VA nurses making a difference .
Veterans Affairs psychiatric nurse Deanna Jones, RN of Denver, Colorado says "Our nurses have gone for too long without a real say in important management decisions that affect us. Like lots of hospital managers, the federal government is in the process of cutting services and scaling back-eliminating jobs, contracting out veterans' medical care to private providers, talking of attaching our facility to a private university, making decisions and telling us after the fact."That inspired a lot of fear in the nurses as to what will happen to us." So, they called the United American Nurses.
Jones worked non-union for nearly four decades--but she's glad to have the United American Nurses at her side now. "I never really supported unions," Jones says. "But with the situation we have in VA facilities right now, it is clear to me that nurses want a union-and we need a union."
The efforts of Jones and her 275 fellow nurses at the Denver VA Medical Center to choose UAN paid off in July 2002 with a representation election victory. The Denver VA nurses joined nearly 6,000 other VA nurses in the UAN.
"We chose UAN because our nurses want a professional union made up of staff nurses like us, who understand the unique nursing issues we deal with every day," says Jones, who worked as a med-surg nurse, intensive care nurse, head nurse and nursing supervisor before becoming a psych nurse.
The issues for Jones and her colleagues are commonly faced by nurses nationwide--job security and benefits security, a voice in hospital decision-making and control over staffing levels.

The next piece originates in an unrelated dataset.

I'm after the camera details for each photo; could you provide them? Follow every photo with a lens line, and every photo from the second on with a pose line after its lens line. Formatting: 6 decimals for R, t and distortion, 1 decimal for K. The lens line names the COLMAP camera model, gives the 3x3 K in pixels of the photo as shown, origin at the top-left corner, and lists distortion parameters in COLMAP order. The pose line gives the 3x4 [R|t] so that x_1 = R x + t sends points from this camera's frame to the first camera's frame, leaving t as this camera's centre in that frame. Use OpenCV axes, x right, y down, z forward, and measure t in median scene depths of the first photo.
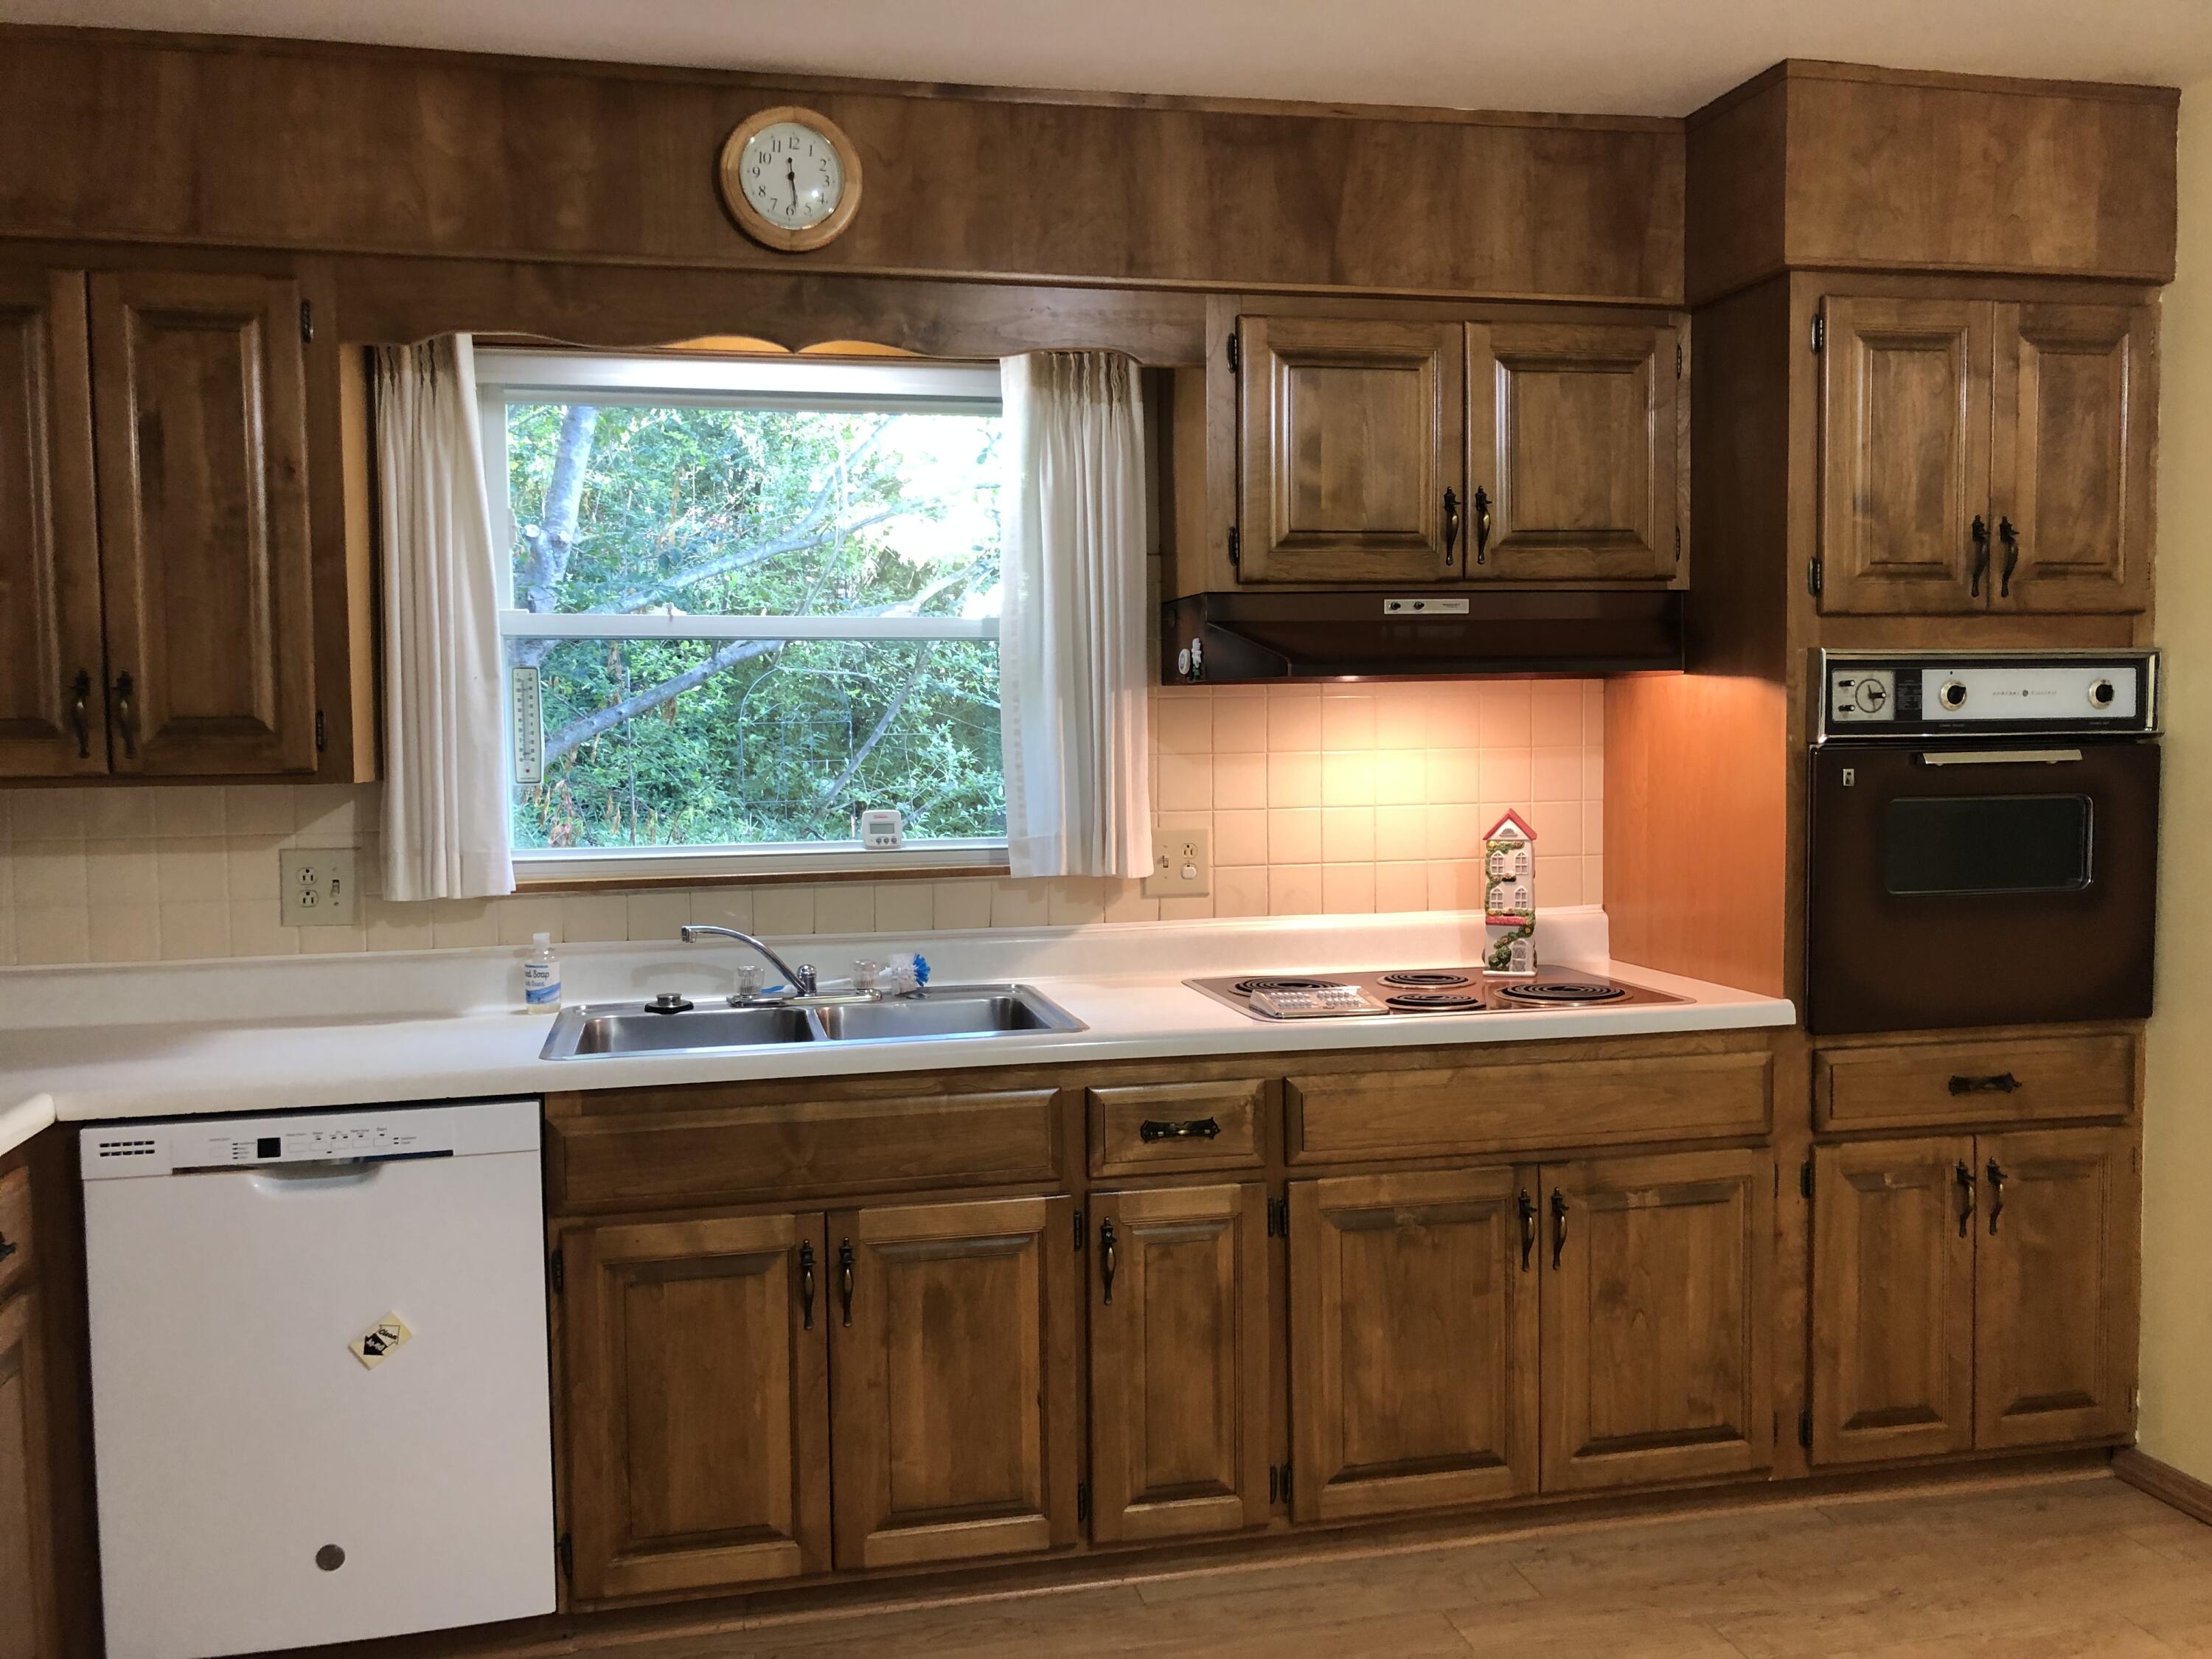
lens RADIAL K [[1837.2, 0, 1112.6], [0, 1837.2, 825.5], [0, 0, 1]] dist [0.047100, -0.027043]
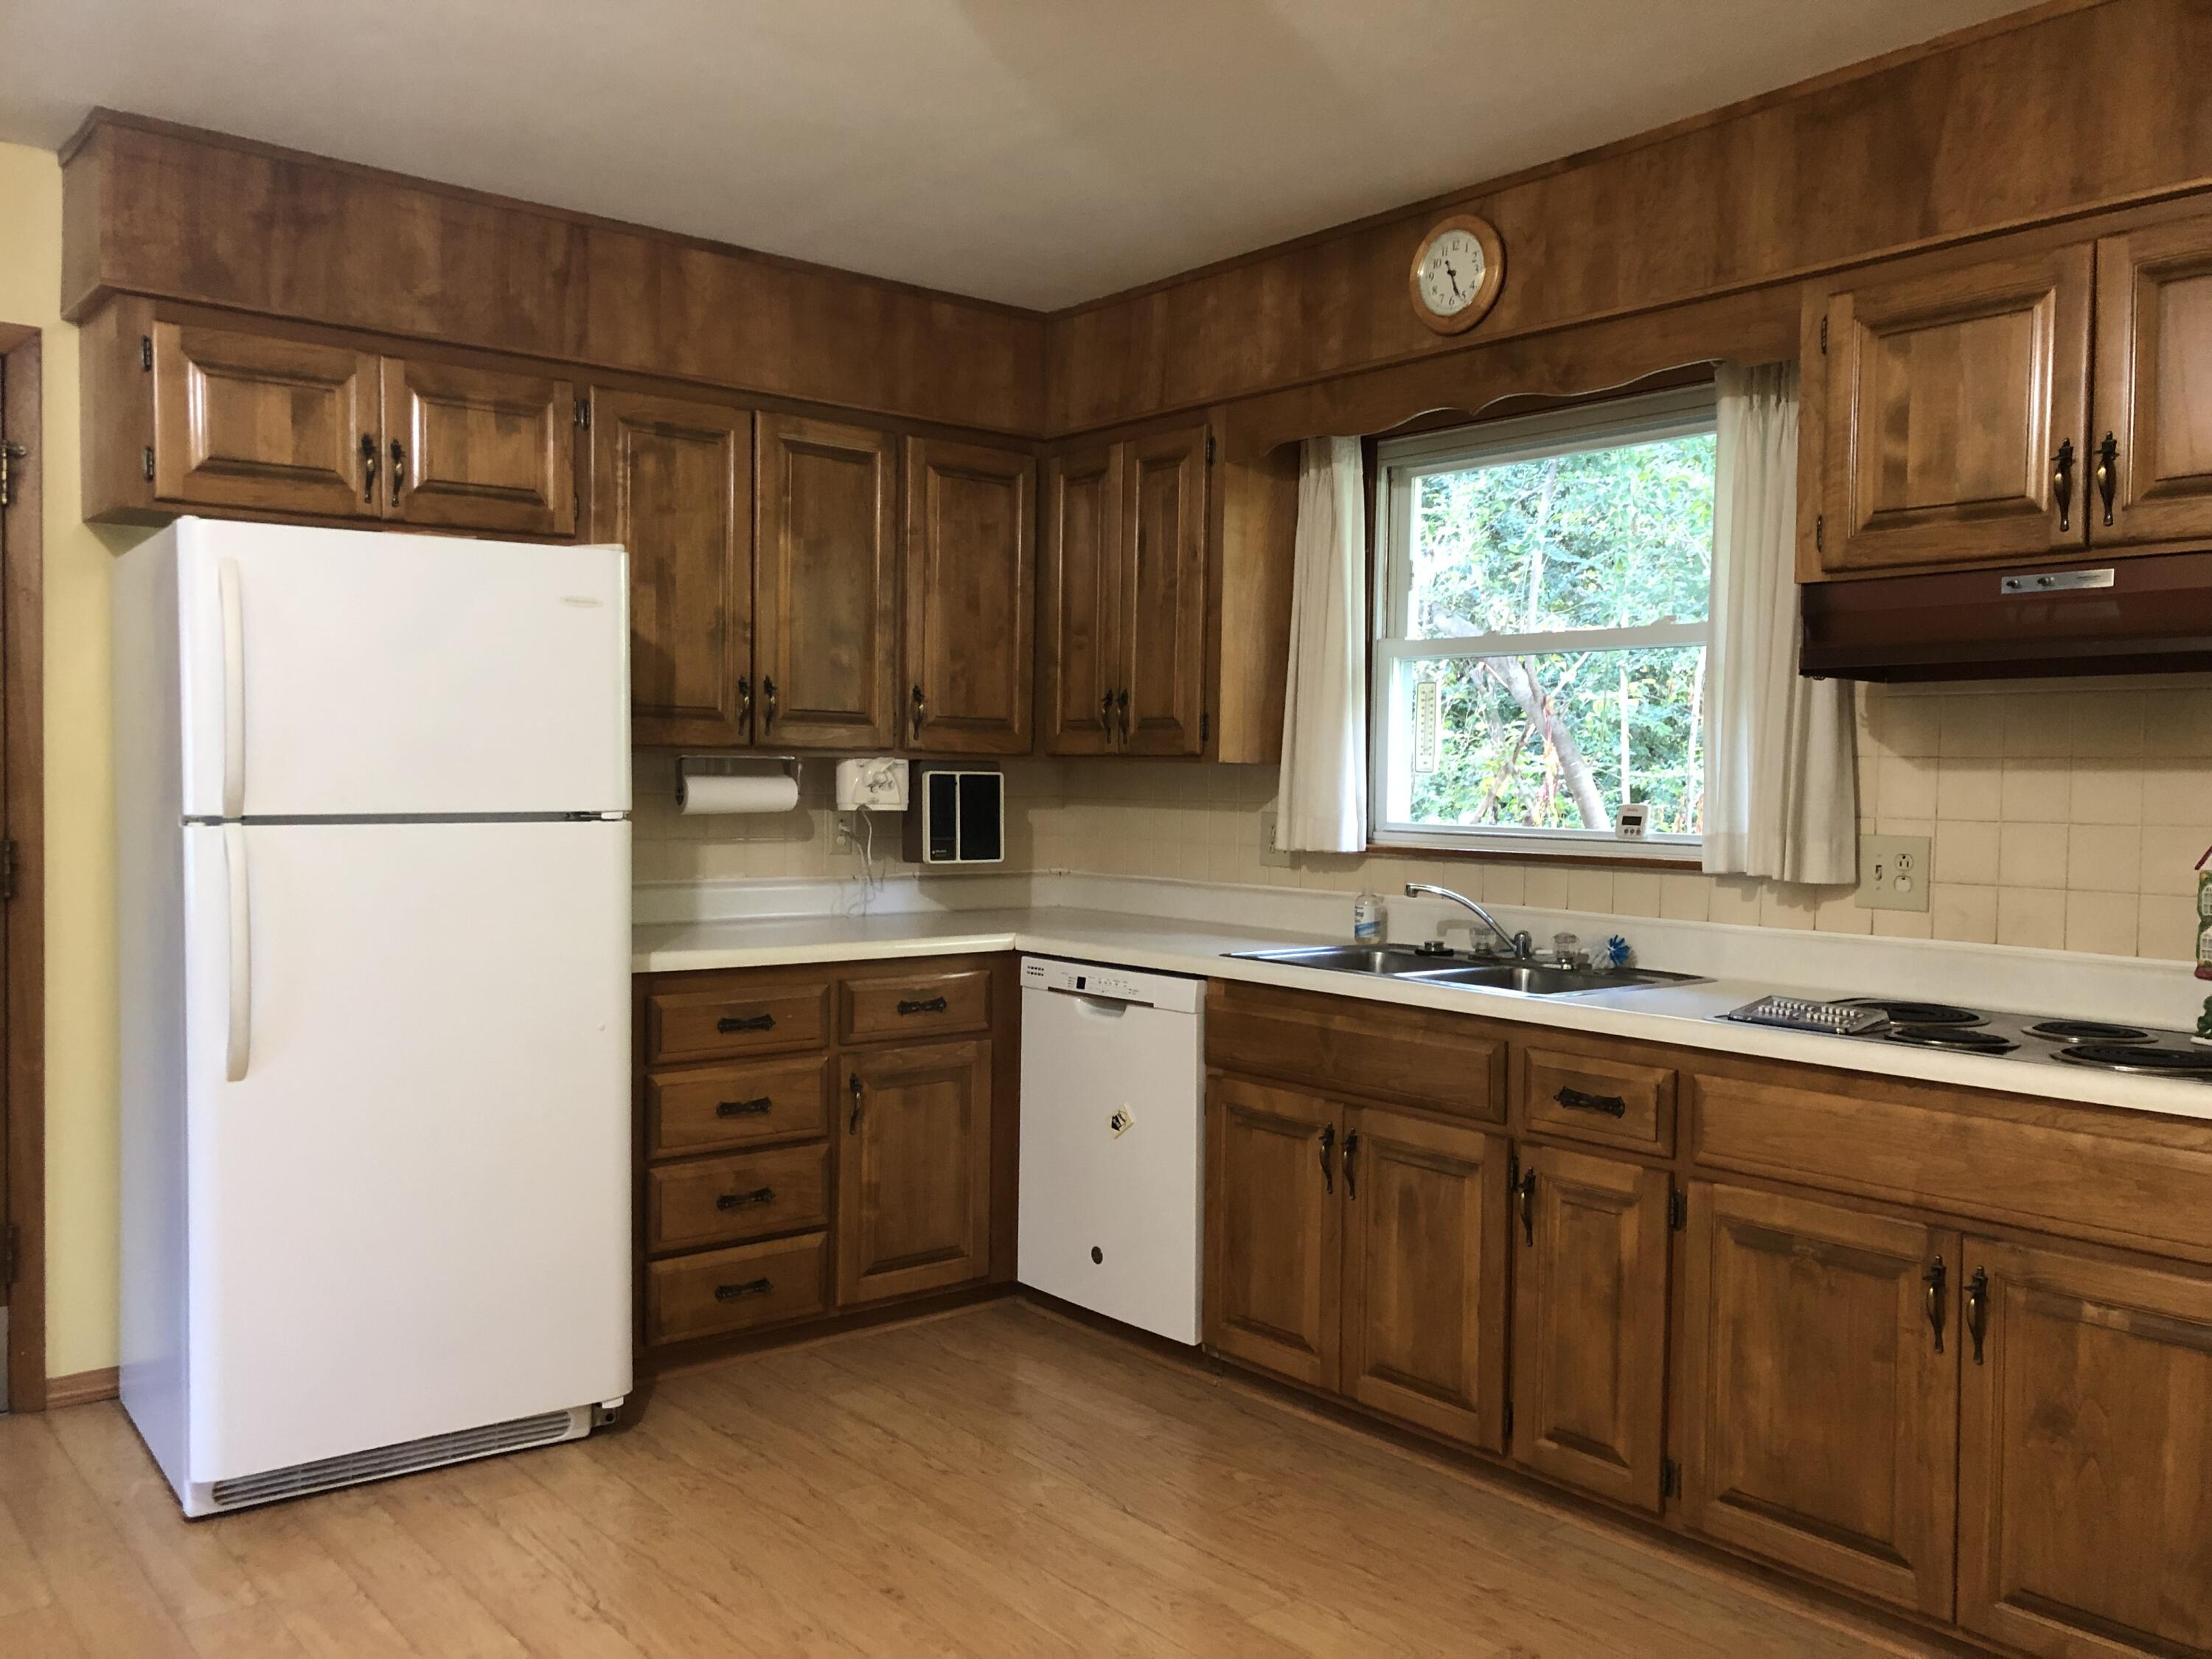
lens RADIAL K [[1837.2, 0, 1113.9], [0, 1837.2, 831.9], [0, 0, 1]] dist [0.047100, -0.027043]
pose [[0.454295, 0.049346, -0.889484, 0.816074], [-0.069671, 0.997375, 0.019748, 0.009711], [0.888123, 0.053000, 0.456540, 0.256585]]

She says support from the Colorado Nurses Association and UAN helped the nurses stay together and vote for the union."Once our campaign got off the ground and our vote came closer, we had visits from UAN staff, other UAN VA nurses, UAN Vice President Ann Converso, RN..... I began to realize the amazing level of nurse support we had from UAN," Jones says.
That support--and the link to other RNs facing the same problems Deanna Jones and her colleagues are-was key to the Denver VA nurses' choice to go with UAN. Denver VA nurses knew they needed to connect with the nursing community and nurses around the country, says Jones, who points out the 100,000 RN-strong UAN comes through for them.